The daily red tide aerosol concentration varied substantially during the 5-day study period because of the changes in environmental conditions. Our empirical model showed the relative importance of water concentration, wind speed, and wind direction on the aerosol concentration. Basically the red tide aerosol concentration increased with water concentration, wind speed, and fraction of the time that the wind was in an onshore direction. The wind direction appeared to have the greatest weight for the aerosol concentration, confirming our previous anecdotal observations. However, this is an empirical correlation and additional data sets are needed to validate and improve the correlation.

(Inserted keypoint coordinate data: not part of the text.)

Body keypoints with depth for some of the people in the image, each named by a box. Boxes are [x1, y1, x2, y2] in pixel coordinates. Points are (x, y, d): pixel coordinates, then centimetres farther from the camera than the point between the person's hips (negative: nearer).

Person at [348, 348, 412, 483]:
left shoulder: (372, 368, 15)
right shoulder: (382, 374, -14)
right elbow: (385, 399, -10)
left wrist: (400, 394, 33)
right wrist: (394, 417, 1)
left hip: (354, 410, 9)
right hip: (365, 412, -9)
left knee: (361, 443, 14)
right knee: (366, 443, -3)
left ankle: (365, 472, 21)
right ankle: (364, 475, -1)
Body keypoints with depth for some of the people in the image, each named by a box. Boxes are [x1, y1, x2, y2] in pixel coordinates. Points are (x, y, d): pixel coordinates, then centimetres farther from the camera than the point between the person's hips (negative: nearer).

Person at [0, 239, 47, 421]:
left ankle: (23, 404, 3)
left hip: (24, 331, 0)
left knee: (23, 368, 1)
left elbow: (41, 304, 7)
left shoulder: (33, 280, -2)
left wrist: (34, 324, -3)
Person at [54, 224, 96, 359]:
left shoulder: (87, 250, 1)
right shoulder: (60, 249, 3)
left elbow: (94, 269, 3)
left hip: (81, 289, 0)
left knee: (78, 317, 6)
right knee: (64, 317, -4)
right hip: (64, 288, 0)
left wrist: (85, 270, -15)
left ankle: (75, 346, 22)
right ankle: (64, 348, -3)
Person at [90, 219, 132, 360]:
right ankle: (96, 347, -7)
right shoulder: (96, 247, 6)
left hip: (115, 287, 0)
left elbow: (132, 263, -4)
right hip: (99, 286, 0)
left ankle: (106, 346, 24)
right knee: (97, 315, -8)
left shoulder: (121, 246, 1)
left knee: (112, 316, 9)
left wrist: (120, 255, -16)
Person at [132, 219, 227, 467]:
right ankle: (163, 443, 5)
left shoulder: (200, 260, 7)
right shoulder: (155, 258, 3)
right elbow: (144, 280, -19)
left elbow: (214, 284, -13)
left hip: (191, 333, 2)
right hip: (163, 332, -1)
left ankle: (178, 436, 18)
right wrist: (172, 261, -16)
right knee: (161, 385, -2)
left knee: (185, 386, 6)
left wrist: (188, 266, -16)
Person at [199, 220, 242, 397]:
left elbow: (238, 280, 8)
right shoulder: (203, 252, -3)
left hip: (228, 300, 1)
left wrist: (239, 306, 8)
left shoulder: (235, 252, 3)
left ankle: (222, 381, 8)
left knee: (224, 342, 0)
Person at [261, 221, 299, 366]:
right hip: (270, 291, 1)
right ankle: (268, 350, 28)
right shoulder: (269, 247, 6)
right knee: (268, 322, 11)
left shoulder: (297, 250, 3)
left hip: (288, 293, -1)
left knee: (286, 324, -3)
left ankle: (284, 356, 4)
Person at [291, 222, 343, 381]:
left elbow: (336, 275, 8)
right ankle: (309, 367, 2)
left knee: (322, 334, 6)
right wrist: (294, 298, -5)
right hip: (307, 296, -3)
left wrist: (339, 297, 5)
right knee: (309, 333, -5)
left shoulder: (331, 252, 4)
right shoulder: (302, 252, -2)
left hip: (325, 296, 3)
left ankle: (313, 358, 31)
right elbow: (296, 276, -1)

The particle size distribution showed that the red tide aerosol consisted of coarse particles with the mean aerodynamic diameter in the range of 6-12 µm, similar to what we observed in previous studies (Cheng et al. 2005). The red tide aerosol may be produced by a breakup of bubbles from white-capped waves (Pierce et al. 1989a). Measured size distributions of marine aerosols showed a bimodal distribution with a peak in the fine-particle mode (0.1-0.2 µm) and another peak in the coarse-particle mode (2-30 µm) (Fitzgerald 1991). The coarse mode constitutes about 90-95% of the total mass but only 5-10% of the total number of particles. The coarse-particle mass in clean marine air is mainly composed of sea salt, with a strong dependence on wind speed. The red tide aerosol appears to be a component of marine coarse particles that may be associated with the sea salts.

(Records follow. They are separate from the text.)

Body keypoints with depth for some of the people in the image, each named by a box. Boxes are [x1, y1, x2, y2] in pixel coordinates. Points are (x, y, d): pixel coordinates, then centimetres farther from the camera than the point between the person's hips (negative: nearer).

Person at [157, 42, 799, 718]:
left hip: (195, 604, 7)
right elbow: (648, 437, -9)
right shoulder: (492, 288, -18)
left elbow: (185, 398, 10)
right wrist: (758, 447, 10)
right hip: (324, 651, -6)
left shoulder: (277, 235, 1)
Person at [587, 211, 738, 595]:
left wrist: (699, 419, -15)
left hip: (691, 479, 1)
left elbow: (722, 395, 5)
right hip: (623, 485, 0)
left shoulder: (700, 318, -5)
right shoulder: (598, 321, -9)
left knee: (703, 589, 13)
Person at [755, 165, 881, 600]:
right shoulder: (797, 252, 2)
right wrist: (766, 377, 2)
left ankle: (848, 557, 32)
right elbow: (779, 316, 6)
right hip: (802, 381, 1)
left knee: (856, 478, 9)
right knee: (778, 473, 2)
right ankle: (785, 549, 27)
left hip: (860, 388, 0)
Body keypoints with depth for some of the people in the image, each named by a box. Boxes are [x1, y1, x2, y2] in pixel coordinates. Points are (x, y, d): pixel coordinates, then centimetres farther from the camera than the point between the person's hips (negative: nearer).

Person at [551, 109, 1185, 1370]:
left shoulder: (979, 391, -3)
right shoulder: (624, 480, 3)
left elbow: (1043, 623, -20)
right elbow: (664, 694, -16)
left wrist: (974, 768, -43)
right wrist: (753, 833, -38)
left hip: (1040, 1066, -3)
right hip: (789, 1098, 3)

Inhaled red tide particles can deposit efficiently in the respiratory tract. The deposit pattern is seen predominantly in the nasal and oral airways (75-84%) and 2-6% in the lower airways. Based on the environmental sampling, the estimated deposited dose rates were between 1 and 31 ng/hr in the ET region and 0.07 and 1.0 ng/hr in the lower airway for the September 2001 study.

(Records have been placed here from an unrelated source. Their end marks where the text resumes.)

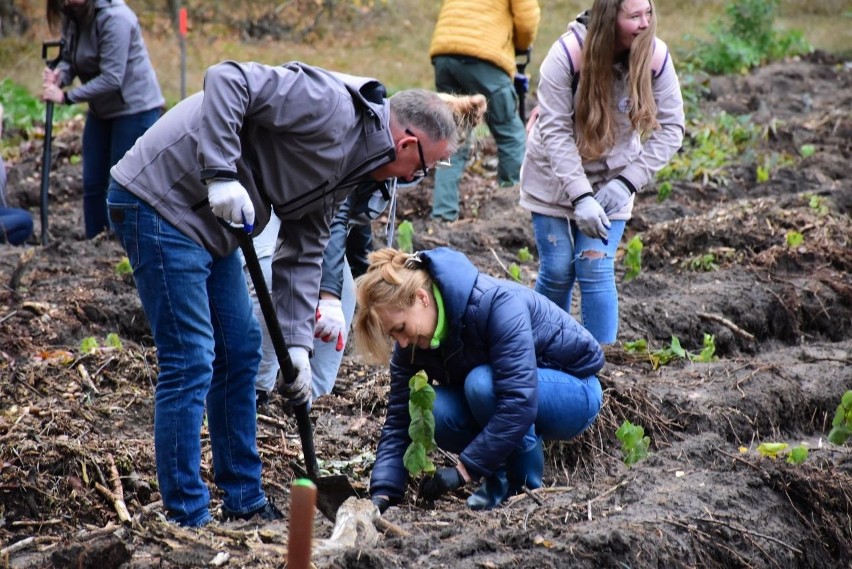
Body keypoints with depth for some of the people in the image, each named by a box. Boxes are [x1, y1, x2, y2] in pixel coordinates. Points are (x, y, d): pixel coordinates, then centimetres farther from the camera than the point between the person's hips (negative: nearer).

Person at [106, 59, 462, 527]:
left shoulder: (345, 171, 11)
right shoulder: (330, 106, -18)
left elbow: (302, 254, 13)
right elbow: (227, 79, -26)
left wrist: (297, 343, 4)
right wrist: (221, 175, -32)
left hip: (208, 223, 10)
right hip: (159, 201, -10)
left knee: (241, 353, 14)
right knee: (190, 363, -9)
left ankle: (244, 503, 25)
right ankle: (187, 519, -2)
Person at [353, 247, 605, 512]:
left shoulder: (496, 302, -32)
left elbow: (518, 402, -38)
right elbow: (398, 420, -9)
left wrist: (464, 470, -36)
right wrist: (382, 493, -23)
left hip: (575, 394, -6)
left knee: (482, 383, -34)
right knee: (440, 414, -24)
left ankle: (525, 484, -15)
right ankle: (501, 475, 0)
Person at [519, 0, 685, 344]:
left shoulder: (655, 57, -18)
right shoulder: (567, 54, -25)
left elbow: (671, 128, -10)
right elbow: (554, 132, -23)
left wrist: (627, 182, -19)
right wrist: (580, 197, -30)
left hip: (611, 182, 1)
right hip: (554, 177, -1)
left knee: (596, 269, -11)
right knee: (557, 271, 0)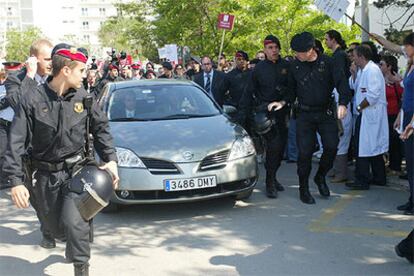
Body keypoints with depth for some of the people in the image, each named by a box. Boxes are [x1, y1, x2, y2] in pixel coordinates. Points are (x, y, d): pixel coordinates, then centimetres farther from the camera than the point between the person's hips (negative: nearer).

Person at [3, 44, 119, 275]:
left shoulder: (83, 96, -6)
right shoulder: (33, 99, -12)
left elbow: (101, 127, 6)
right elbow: (17, 142, -13)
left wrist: (111, 159, -6)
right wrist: (16, 180, -19)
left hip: (76, 169, 0)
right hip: (46, 174, 1)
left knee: (73, 221, -21)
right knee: (55, 227, 15)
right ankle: (76, 242, 50)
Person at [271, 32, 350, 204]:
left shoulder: (326, 62, -4)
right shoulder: (294, 66, 3)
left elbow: (341, 82, -7)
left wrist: (343, 103, -22)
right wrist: (283, 102, -4)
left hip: (326, 112, 0)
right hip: (305, 114, 0)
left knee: (331, 146, -7)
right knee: (305, 151, -3)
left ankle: (320, 177, 21)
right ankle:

The PbTx concentrations observed during the red tide episodes (including during previous studies) ranged from 1 to 80 ng/m3. The estimated total deposited dose rate is small, between 1 and 100 ng/hr (picomole range). However, this small dose was sufficient to contribute to the observed respiratory symptoms in the study subjects. From the 2000 study, we observed that a dose rate of 4-5 ng/hr in the ET region was associated with observed upper airway symptoms (throat irritation, nasal irritation, itchy skin). In the same study, the estimated dose rate in the lung was 0.15-0.2 ng/hr, which was not sufficient to cause lower respiratory symptoms. The estimated dose rate in the ET region for the occupational study (1-31 ng/hr) was associated with upper respiratory symptoms including eye irritation, nasal congestion, throat irritation, and cough (Backer et al. 2005). This was consistent with our observation in Texas (Cheng et al. 2005) and supported the observation that a lower dose rate of 1-4 ng/hr in the upper airways could cause upper respiratory symptoms. The estimated dose rate in the low respiratory airways (0.07-1 ng/hr) was not sufficient to cause lower respiratory symptoms, particularly in normal nonasthmatic subjects.